In het kader van de perken van mijn bevoegdheid wens ik te onderstrepen dat de Belgische staat de wedden en pensioenen van de imams betaalt, voor zover het gaat om betrekkingen die de Federale Overheidsdienst (FOD) Justitie erkend heeft bij de plaatselijke gemeenschappen die op hun beurt door de gewesten erkend worden.

Als de staat een bedienaar van de islamitische of een andere eredienst bezoldigt, is het uitgesloten dat hij een wedde van een andere staat krijgt. Het bevoegde representatieve orgaan, in het geval van de islamitische eredienst, het Executief van de Moslims van België, moet dienaangaande een verklaring op eer ondertekenen waaruit blijkt dat dit daadwerkelijk het geval is.

Wat de bedienaars van de islamitische eredienst in niet-erkende plaatselijke gemeenschappen betreft, kan de Belgische staat zich op grond van het beginsel van de niet-inmenging niet inlaten met de werking van deze gemeenschappen en worden de bedienaars ervan ook niet door de Belgische staat betaald.

Een en ander leidt tot vragen over de opleiding van de imams, en in het bijzonder over hun kennis van de maatschappelijke realiteit in België.

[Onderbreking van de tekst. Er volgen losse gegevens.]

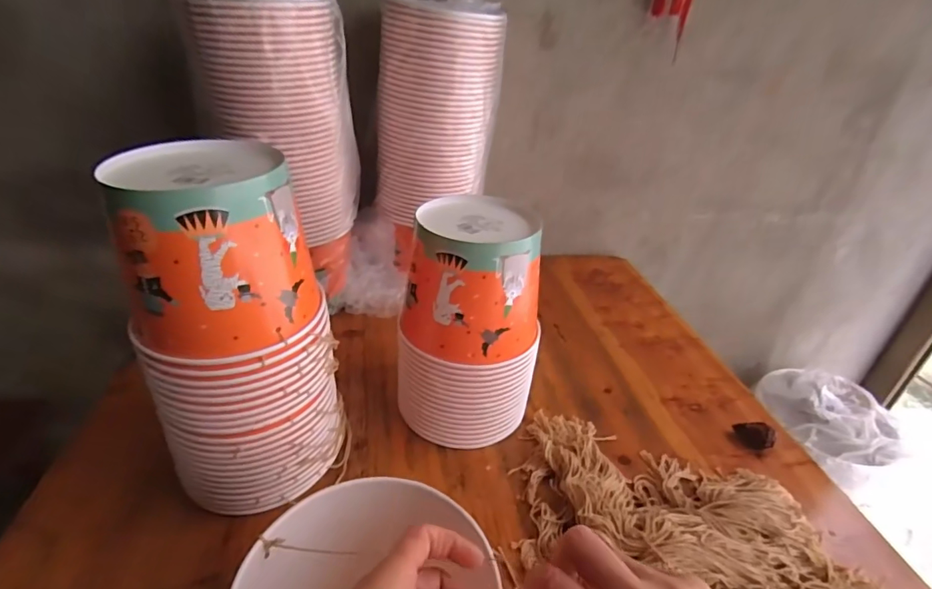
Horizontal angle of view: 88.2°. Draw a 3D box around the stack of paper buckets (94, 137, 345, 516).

Ik ben voorstander van de invoering van een opleidingstraject voor imams in België, net als voor de bedienaars van de andere erediensten, zonder evenwel samenwerking op dit gebied met bepaalde andere staten uit te sluiten. Er mag evenmin uit het oog worden verloren dat deze kwestie moet worden behandeld in nauwe samenwerking met de gemeenschappen, die bevoegd zijn voor onderwijs.

De taalkwestie ressorteert onder de bevoegdheid van de gemeenschappen. Ik verwijs de heer senator naar die gemeenschappen, gelet op het gegeven dat de erediensten een geregionaliseerde materie zijn, met uitzondering van de erkenning van de erediensten en de betaling van de wedden van de bedienaars ervan.